## Extract
──────────
In order to install Orio to an alternate location, users need to supply a base directory for the installation. For instance, the following command will install an orcc script under /home/username/bin, and also put an orio module under /home/username/lib/python/site-packages.

% tar -xvzf orio.tar.gz
% cd orio
% python install --prefix=/home/username

It is also important to ensure that the installed Orio module location is included in the PYTHONPATH environment variable. Similarly, users can optionally include the installed orcc script location in the PATH shell variable. To do this for the above example, the following two lines can be added in the .bashrc configuration file (assuming the user uses Bash shell, of course).

export PYTHONPATH=$PYTHONPATH:/home/username/lib/python/site-packages
export PATH=$PATH:/home/username/bin

Structure of Orio Framework

The picture shown below depicts at a high level the structure and the optimization process of the Orio framework.

As the simplest case, Orio can be used to speed up code performance by performing a source-to-source transformation such as loop unrolling and memory alignment optimizations. First, Orio takes a C code as input, which contains syntactically structured comments utilized to express various performance-tuning directives. Orio scans the annotated input code and extracts all annotation regions. Each annotation region is then passed to the code transformation modules for potential optimizations. Next, the code generator produces the final code with various optimizations being applied.

Furthermore, Orio can also be used as an automatic performance tuning tool. The system uses its code transformation modules and code generator to generate an optimized code version for each distinct combination of performance parameters. And then, the optimized code version is empirically executed and measured for its performance, which is subsequently compared to the performances of other previously tested code variants. After iteratively evaluating all code variants under consideration, the best-performing code is generated as the final output of Orio.

Because the space of all possible optimized code versions can be exponentially large, an exhaustive exploration of the search space becomes impractical. Therefore, several search heuristics are implemented in the search engine component to find a code variant with near-optimal performance.

The tuning specifications, written by users in the form of annotations, are parsed and used by Orio to guide the search and tuning process. These specifications include important information such as the used compilers, the search strategy, the program transformation parameters, the input data sizes, and so on.

User Guide

As previously discussed , Orio has two main functions: a source-to-source transformation tool and an automatic performance tuning tool. In the following subsections, simple examples are provided to offer users the quickest way to begin using Orio. But first, a brief introduction to the annotation language syntax is presented next.

Annotation Language Syntax

Orio annotation is denoted as a stylized C comment that starts with '/*@' and ends with @*/. For instance, the annotation /*@ end @*/ is used to indicate the end of an annotated code region. The following simple grammar illustrates the fundamental structure of Orio annotations.
──────────
## Data for review
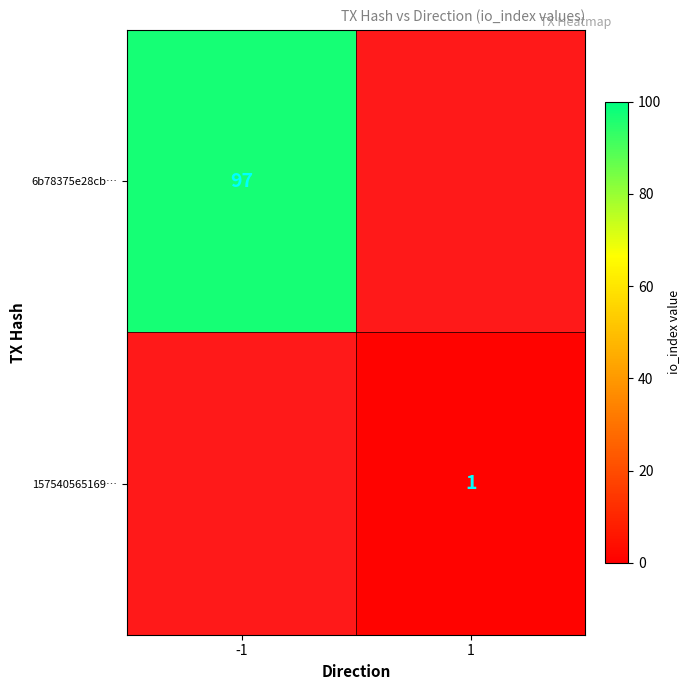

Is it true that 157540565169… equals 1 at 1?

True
──────────
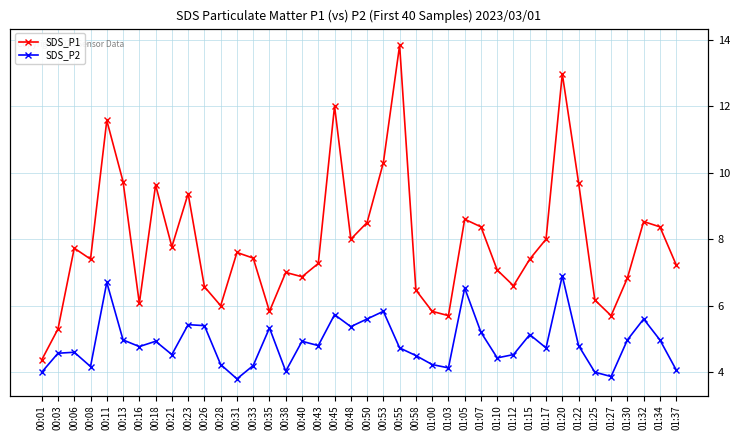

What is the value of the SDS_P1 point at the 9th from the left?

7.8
──────────
## Assignment
Give the passage of the Orio text again, beginning at the words "Orio annotation is" and stopping after "of Orio annotations.", but change "stylized" to "specially formatted".

## Solution to the exercise
Orio annotation is denoted as a specially formatted C comment that starts with '/*@' and ends with @*/. For instance, the annotation /*@ end @*/ is used to indicate the end of an annotated code region. The following simple grammar illustrates the fundamental structure of Orio annotations.